Where judicial officers are involved, this Court has held that concern for the dignity and reputation of the courts does not justify the punishment as criminal contempt of criticism of the judge or his decision. If judges are to be treated as "men of fortitude, able to thrive in a hardy climate," surely the same must be true of other government officials, such as elected city commissioners. Criticism of their official conduct does not lose its constitutional protection merely because it is effective criticism, and hence diminishes their official reputations.
(3)
Madison: the Constitution created a form of government under which "The
people, not the government, possess the absolute sovereignty."
"the censorial power is in the people over the Government, and not in the Government over the people."
(4)
Alabama law of civil libel is a form of regulation that creates hazards to
protected freedoms markedly greater than those that attend reliance upon the
criminal law.
• The fear of
damage awards under a rule invoked by the Alabama courts is markedly more
inhibiting than the fear of prosecution under a criminal statute.
• The judgment
awarded in this case -- without the need for any proof of actual pecuniary loss
-- was one thousand times greater than the maximum fine provided by the Alabama
criminal statute.
• Since there is no double jeopardy limitation applicable to civil lawsuits, this is not the only judgment that may be awarded against petitioners for the same publication
(5)
The state rule of law is not saved by its allowance of the defense of truth.
A rule compelling the critic of official conduct to guarantee the truth of all his factual assertions -- and to do so on pain of libel judgments virtually unlimited in amount -- leads to a comparable "self-censorship." Allowance of the defense of truth, with the burden of proving it on the defendant, does not mean that only false speech will be deterred.

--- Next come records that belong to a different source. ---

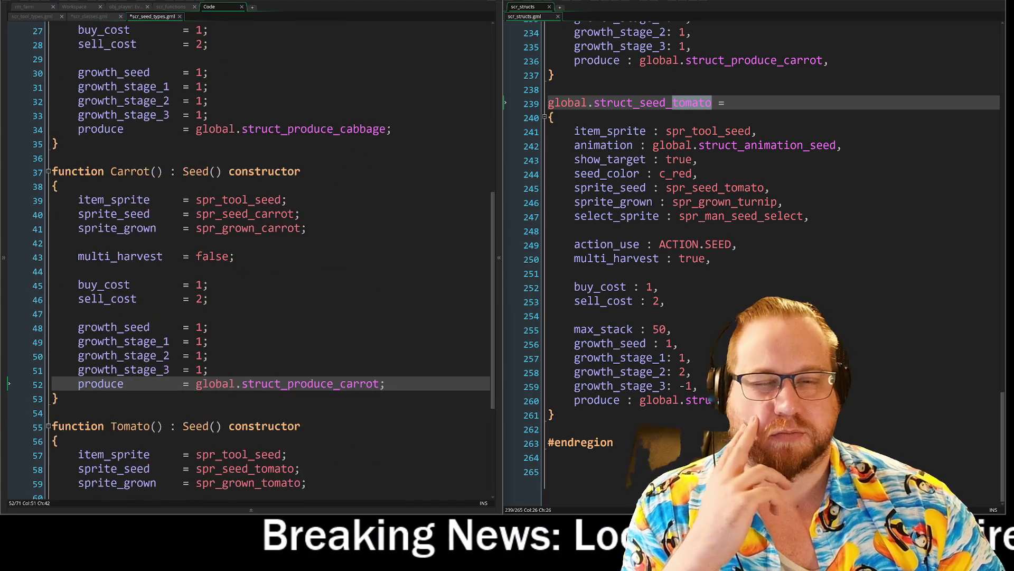
scroll(251, 258, "up", 8)
scroll(251, 258, "up", 1)
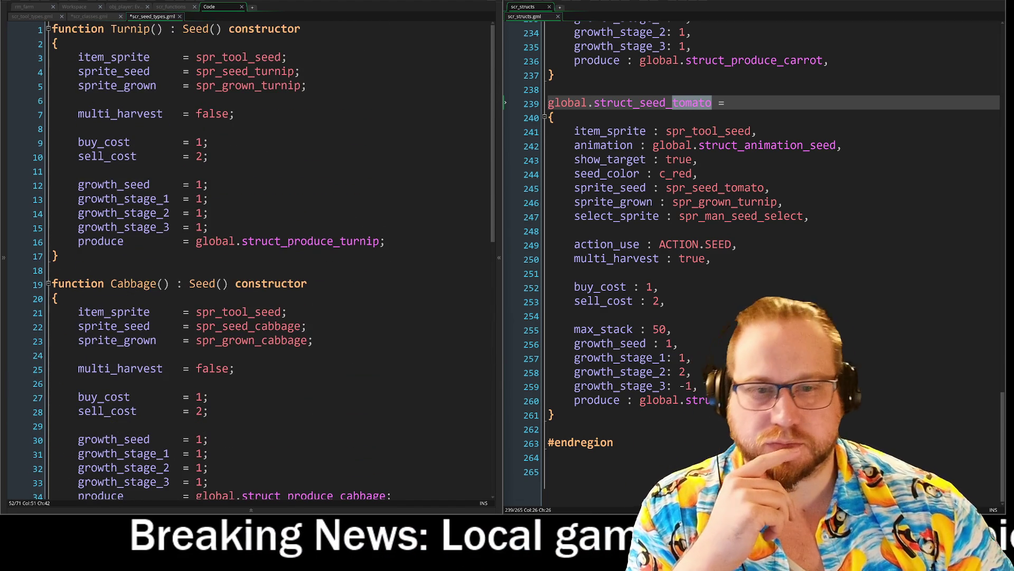
Collapse the Turnip, Cabbage, Carrot and Tomato constructors.
left_click(48, 29)
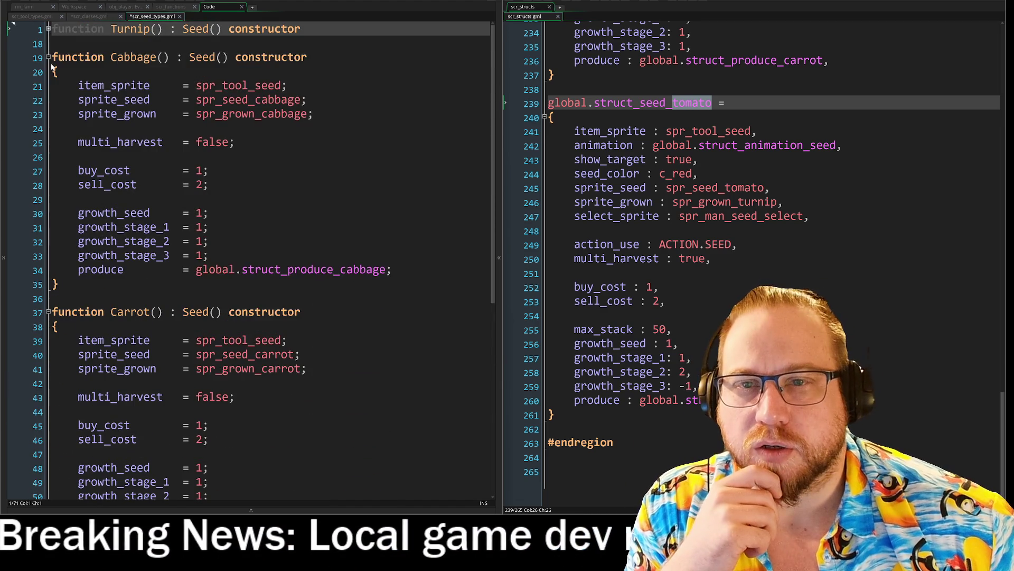
left_click(48, 57)
left_click(48, 85)
left_click(49, 114)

(6) The constitutional guarantees require a federal rule that prohibits a public official from recovering damages for a defamatory falsehood relating to his official conduct unless he proves that the statement was made with "actual malice" -- that is, with knowledge that it was false or with reckless disregard of whether it was false or not.

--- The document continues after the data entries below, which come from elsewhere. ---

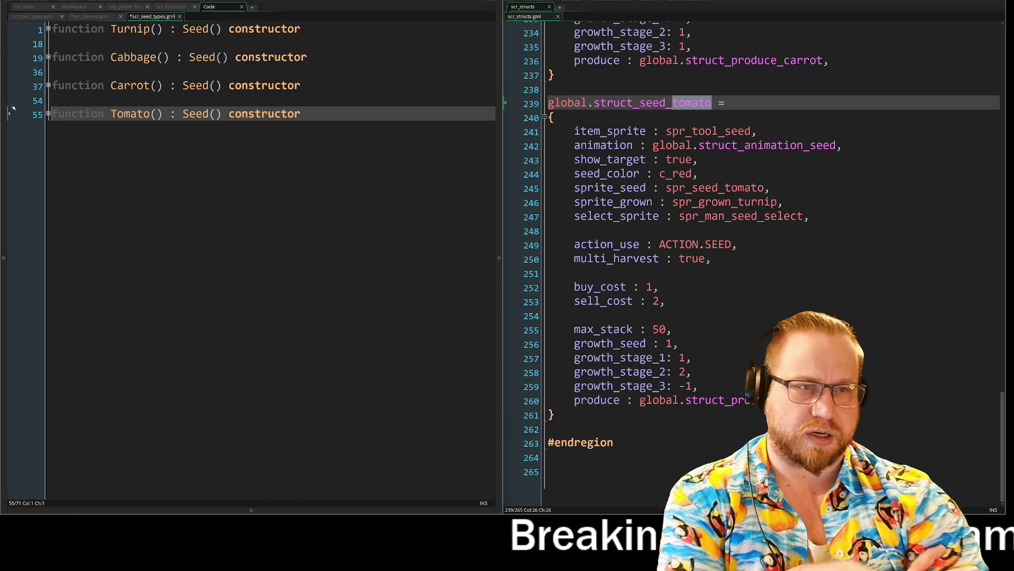
Expand the Tomato constructor with Ctrl+Shift+], then view Seed in scr_classes.
key("ctrl+shift+bracketright")
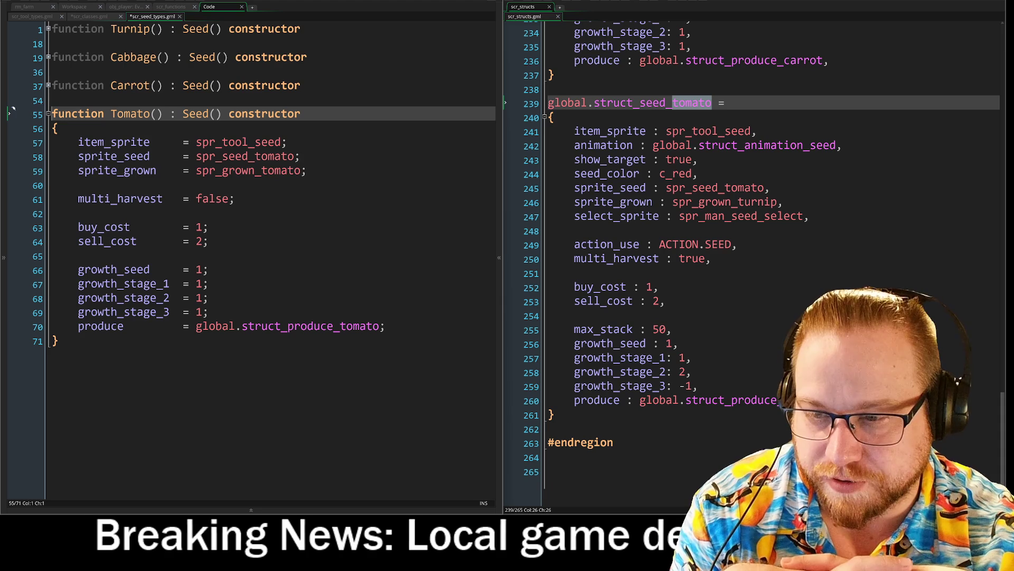
left_click(86, 17)
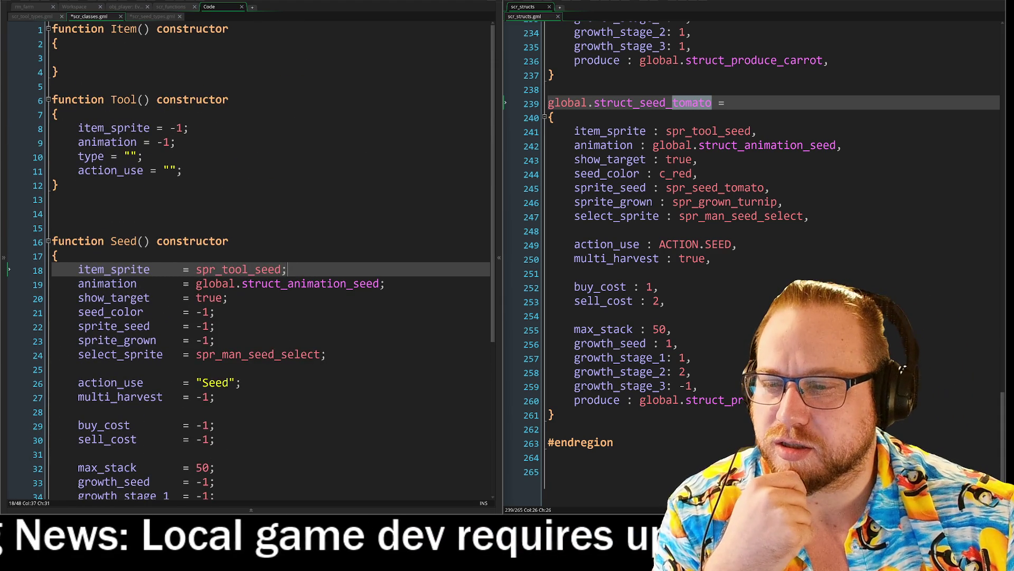
Check the tomato seed struct and add blank lines below the Tomato constructor.
scroll(251, 253, "down", 4)
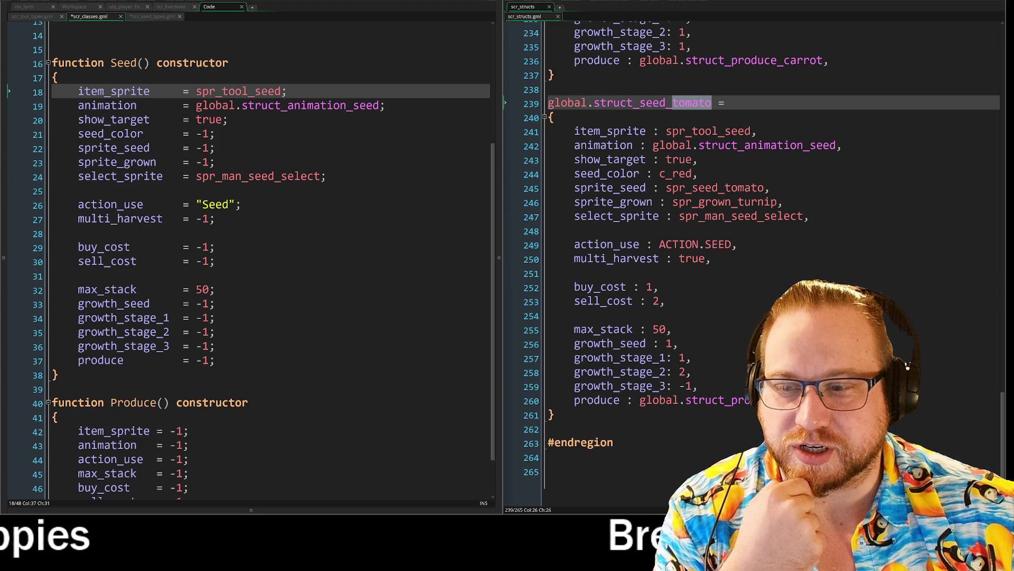
left_click(152, 17)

(7) The rule that where general damages are concerned malice is presumed is inconsistent with the federal rule. "The power to create presumptions is not a means of escape from constitutional restrictions," "the showing of malice required for the forfeiture of the privilege is not presumed but is a matter for proof by the plaintiff. . . ."
(8)
Applying the actual malice test: the proof presented to show actual malice
lacks the convincing clarity which the constitutional standard demands, and
hence that it would not constitutionally sustain the judgment for respondent
under the proper rule of law.
The
evidence was constitutionally defective in another respect: it was incapable of
supporting the jury's finding that the allegedly libelous statements were made
"of and concerning" respondent.
• Respondent
relies on the words of the advertisement and the testimony of six witnesses to
establish a connection between it and himself.
• There was no
reference to respondent in the advertisement, either by name or official
position.
DECISION: The judgment of the Supreme Court of Alabama is reversed, and the case is remanded to that court for further proceedings not inconsistent with this opinion.
HOLDINGS:
We hold that the rule of law applied by the Alabama courts is constitutionally deficient for failure to provide the safeguards for freedom of speech and of the press that are required by the First and Fourteenth Amendments in a libel action brought by a public official against critics of his official conduct.
We
further hold that, under the proper safeguards, the evidence presented in this
case is constitutionally insufficient to support the judgment for respondent.